Segment Start: Selected passage

Collins was born in Philadelphia, Pennsylvania on April 7, 1905, a "scion of a Philadelphia manufacturing family" in paper products. According to Collins, his ancestors came from England in 1640. He received a BA from Princeton University and a business degree from Harvard University.

Collins was a childhood friend of Alger Hiss in Baltimore. Whittaker Chambers also described Collins as "my personal friend."

Initially, Collins worked in the family paper business. He left during the Great Depression for work in the federal government during the New Deal.

==Government career==

In 1933, Collins worked in the National Recovery Administration. He also worked at the Agricultural Adjustment Administration and the US Department of Labor. He also worked for the Soil Conservation Service, the US Department of Labor, and a House committee on migration. In 1941, he joined the U.S. Small Business Committee, then a Military Affair subcommittee.

During World War II, Collins served as a captain in the Army, fought at the Battle of the Bulge, and won three ribbons and "five European campaign stars." Immediately after the war, he worked for six months as a district official for displaced persons in Germany as part of the States Department's division of occupied territories. Collins remained in government service until 1947.

In 1948, he was serving as executive director of the American Russian Institute in New York and living at 58 Park Avenue, New York (as testified before HUAC in 1948).

==Alleged espionage activities==

In August 1948, as the Hiss Case began, he appeared under subpoena before the House Un-American Activities Committee (HUAC) and would answer no questions of substance.

In 1950, Ware lived at the San Cristobal Valley Ranch near Los Alamos, New Mexico, and its atomic proving grounds. During testimony in 1953, Collins declared, "The ranch was a perfectly legitimate business operation."

Segment End: Selected passage

* [Prompt A]
According to the passage about Collins, in what year did he work in the National Recovery Administration?
* [Prompt B]
In the passage about Collins, list every government body that the paragraph beginning "In 1933" says he worked for or joined, naming each one once.
* [Prompt C]
Write out the passage about Collins from the words "In 1933, Collins" up to and including the words "Military Affair subcommittee.".

Segment Start: Given data

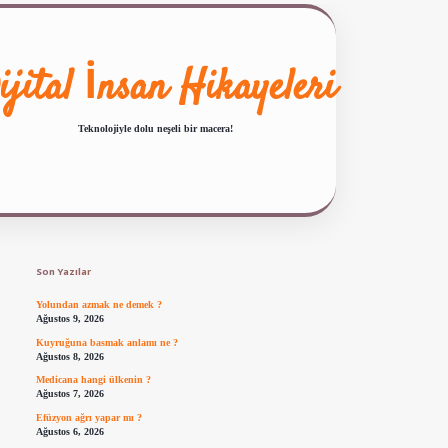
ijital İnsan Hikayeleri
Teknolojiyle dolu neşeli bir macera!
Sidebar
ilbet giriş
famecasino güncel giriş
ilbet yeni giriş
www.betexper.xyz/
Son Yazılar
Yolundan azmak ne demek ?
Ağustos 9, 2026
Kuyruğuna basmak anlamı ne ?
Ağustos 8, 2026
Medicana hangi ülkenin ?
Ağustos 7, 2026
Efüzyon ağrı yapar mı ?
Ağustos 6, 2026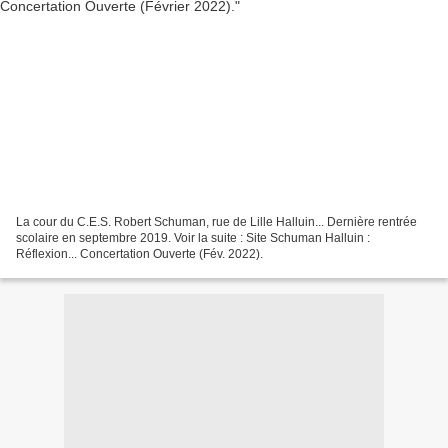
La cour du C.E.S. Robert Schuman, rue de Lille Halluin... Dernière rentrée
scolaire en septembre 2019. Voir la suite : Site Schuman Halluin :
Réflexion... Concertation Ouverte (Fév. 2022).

Segment End: Given data

* [Answer area A]
1933

* [Answer area B]
- National Recovery Administration
- Agricultural Adjustment Administration
- US Department of Labor
- Soil Conservation Service
- a House committee on migration
- U.S. Small Business Committee
- a Military Affair subcommittee

* [Answer area C]
In 1933, Collins worked in the National Recovery Administration. He also worked at the Agricultural Adjustment Administration and the US Department of Labor. He also worked for the Soil Conservation Service, the US Department of Labor, and a House committee on migration. In 1941, he joined the U.S. Small Business Committee, then a Military Affair subcommittee.